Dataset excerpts

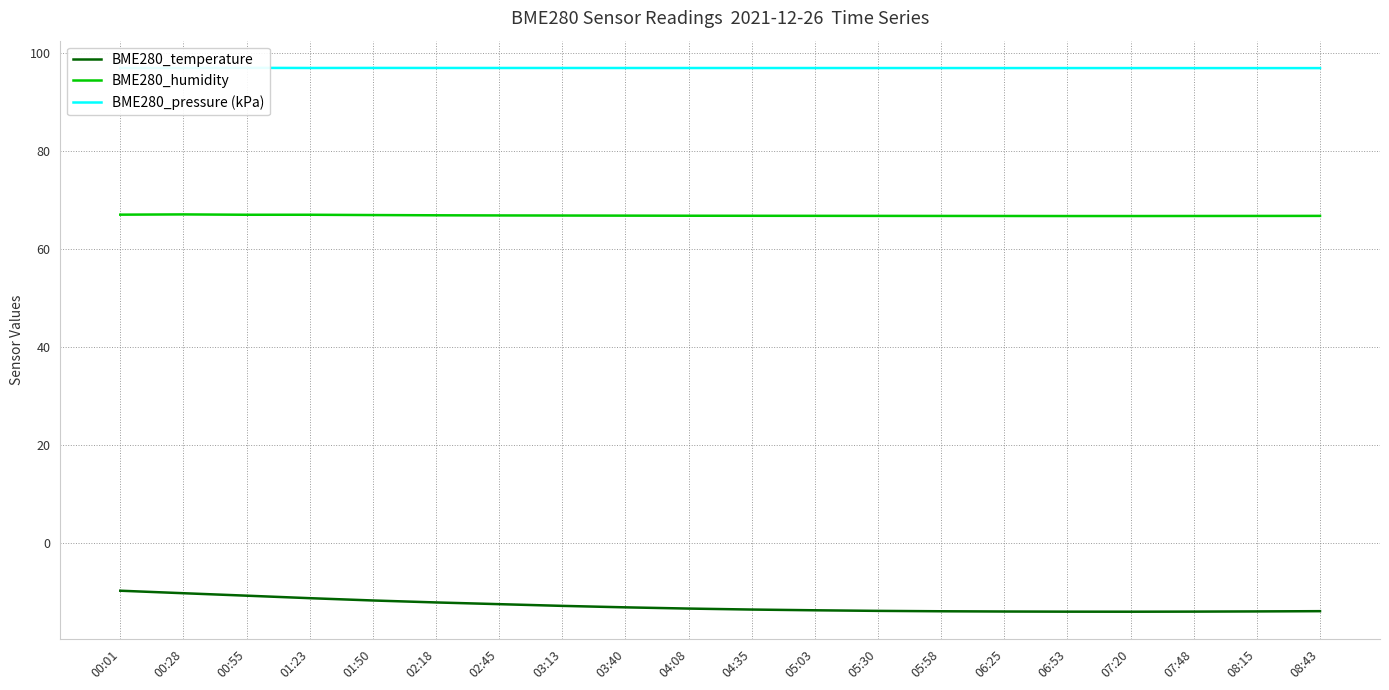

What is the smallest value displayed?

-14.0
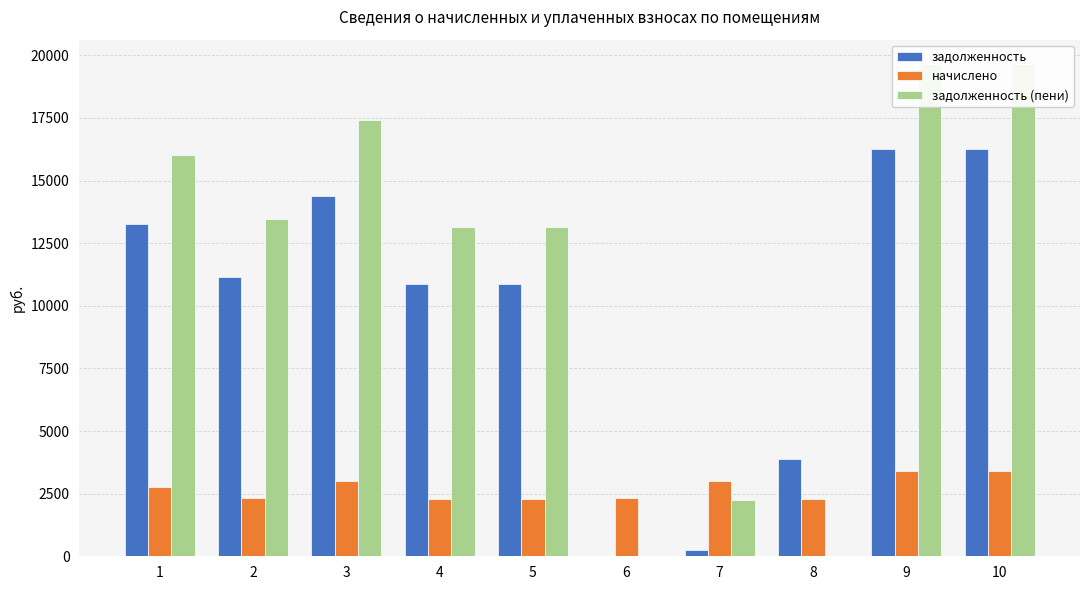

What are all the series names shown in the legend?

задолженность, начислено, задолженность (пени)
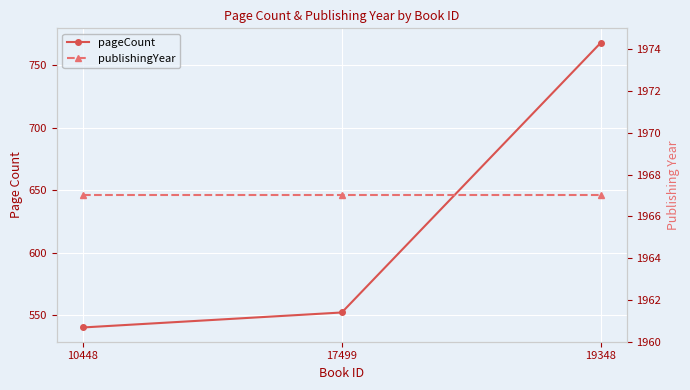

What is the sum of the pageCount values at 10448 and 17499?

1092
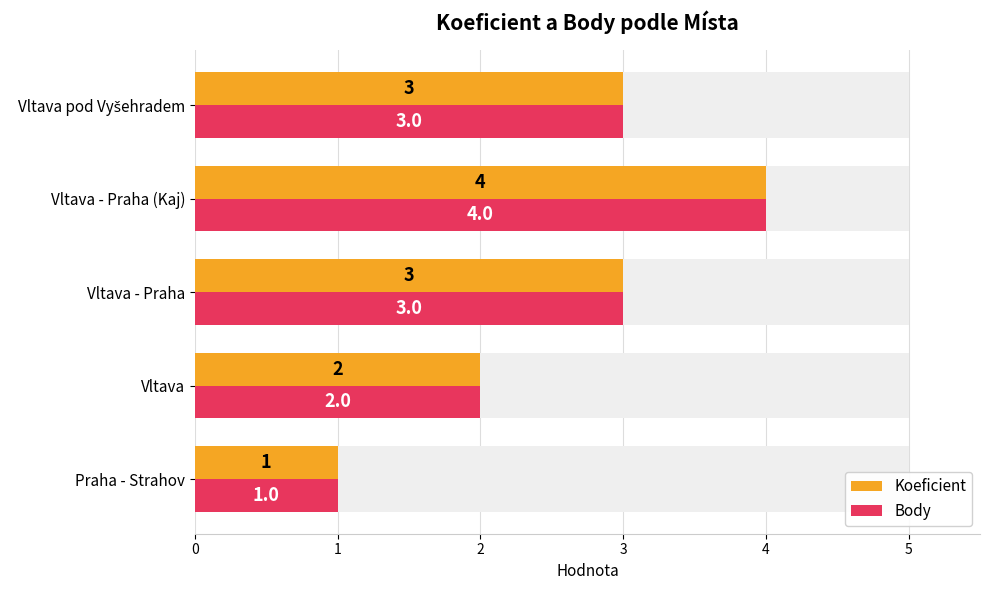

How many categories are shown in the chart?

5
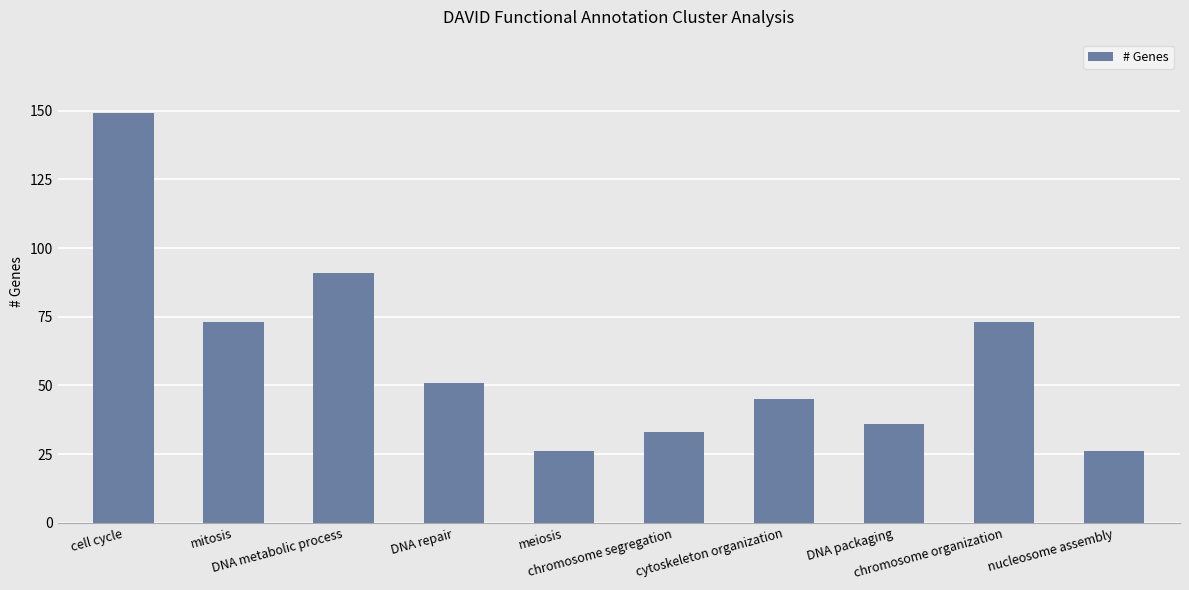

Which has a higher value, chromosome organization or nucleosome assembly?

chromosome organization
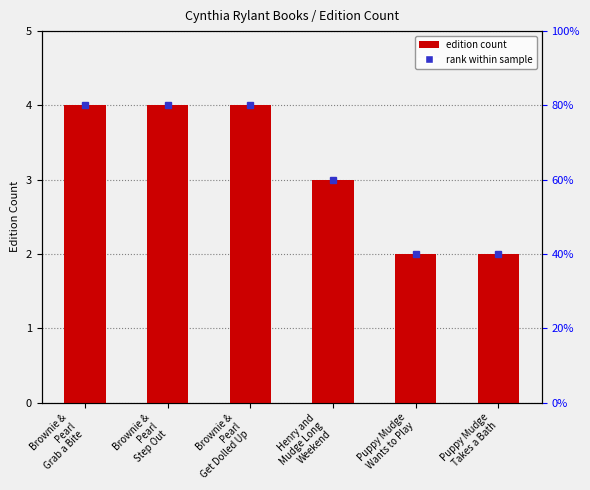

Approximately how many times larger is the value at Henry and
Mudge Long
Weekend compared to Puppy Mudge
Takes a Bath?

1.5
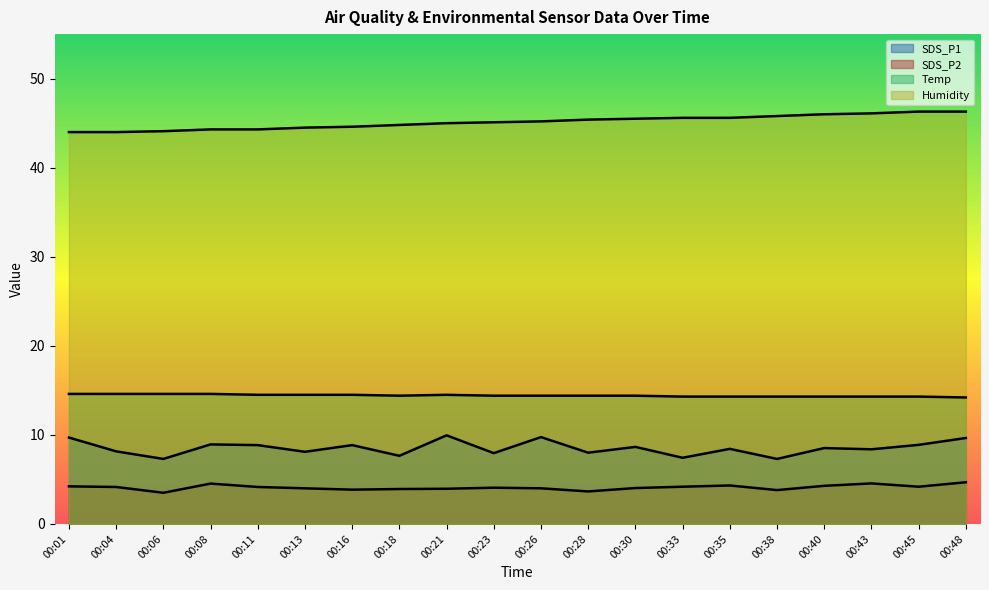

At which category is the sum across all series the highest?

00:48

Task to complete
Retype every line above exactly as it appears, leaving out the pictures.

Answer to the exercise
What is the smallest value displayed?

-14.0

What are all the series names shown in the legend?

задолженность, начислено, задолженность (пени)

What is the sum of the pageCount values at 10448 and 17499?

1092

How many categories are shown in the chart?

5

Which has a higher value, chromosome organization or nucleosome assembly?

chromosome organization

Approximately how many times larger is the value at Henry and
Mudge Long
Weekend compared to Puppy Mudge
Takes a Bath?

1.5

At which category is the sum across all series the highest?

00:48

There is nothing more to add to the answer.